The most recent draft of the post-2020 Global Biodiversity Framework (post-2020 GBF) of the CBD links climate change and biodiversity most explicitly in its Target 8, which includes a climate mitigation target: “contributing at least 10 GtCO2e per year to global mitigation efforts.” It can be argued that such a numerical target, focused on mitigation, belongs under the UNFCCC, not the CBD.

We are pleased to share with you a new TWN Briefing Paper, “From Glasgow to Kunming: Climate and biodiversity together at last?” that considers several outcomes of the recent UNFCCC COP26 that might have a bearing on the negotiations on the post-2020 GBF and that might provide insight into why some Parties to the CBD are eager to include a climate mitigation target in the post-2020 GBF. It explores connections between the outcomes on carbon markets (Article 6 of the Paris Agreement), biodiversity, and nature-based removals. This leads clearly to considerations of finance and resource mobilization: the quantity “10 Gt CO2e” signifies not merely the amount of carbon dioxide emissions that might be avoided or carbon that might be removed from the atmosphere, but implicitly hints at the value of that 10 Gt in a global carbon market and in non-market resource-mobilization strategies. Finally, contentions around use of the term “nature-based solutions” at the UNFCCC are briefly summarized.

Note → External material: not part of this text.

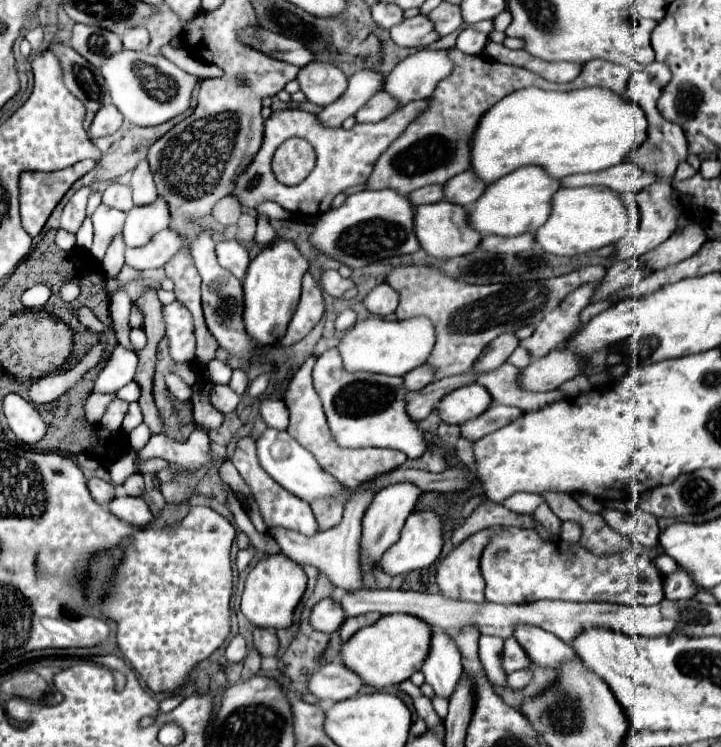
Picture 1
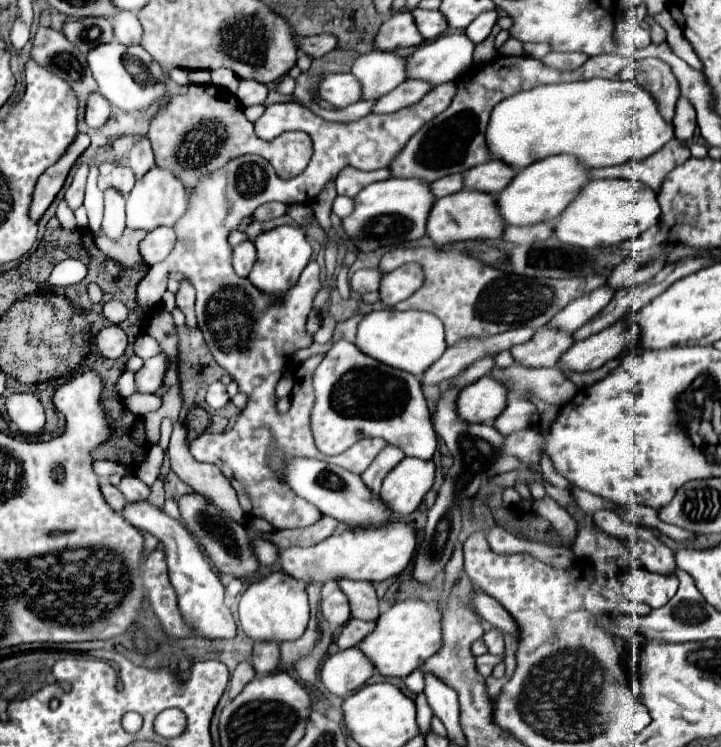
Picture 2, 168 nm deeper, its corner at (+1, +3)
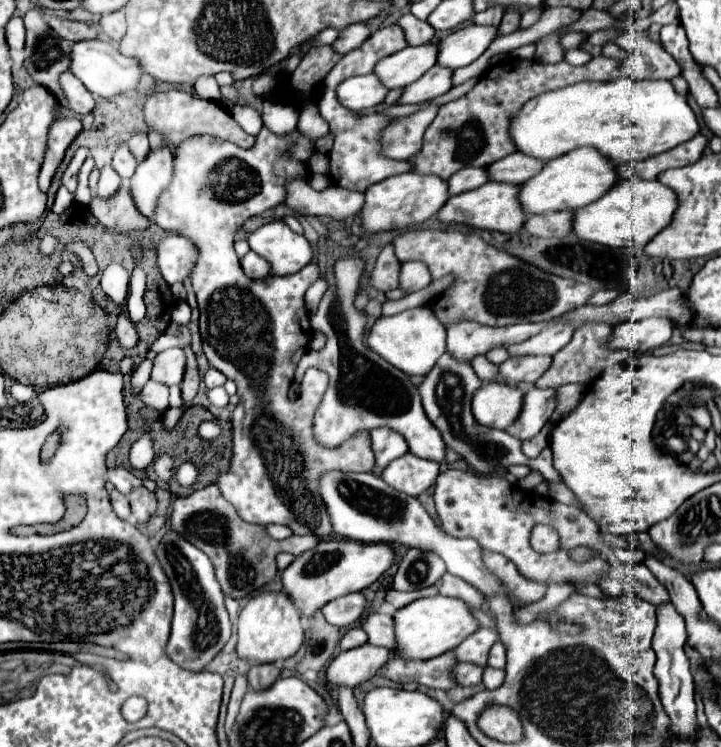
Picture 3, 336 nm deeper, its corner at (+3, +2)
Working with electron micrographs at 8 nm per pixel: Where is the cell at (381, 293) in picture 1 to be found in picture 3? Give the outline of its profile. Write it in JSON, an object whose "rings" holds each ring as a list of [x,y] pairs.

The paper concludes that, rather than including NbS and a climate mitigation target, Target 8 of the GBF should rather focus on what action is needed to protect biodiversity. This would require three elements: 1) a reduction of the threats to biodiversity from climate change; 2) a reduction of the threats from actions that may be taken to address climate change; and 3) prioritization of actions that might be taken to mitigate and adapt to climate change that would enhance biodiversity at the same time.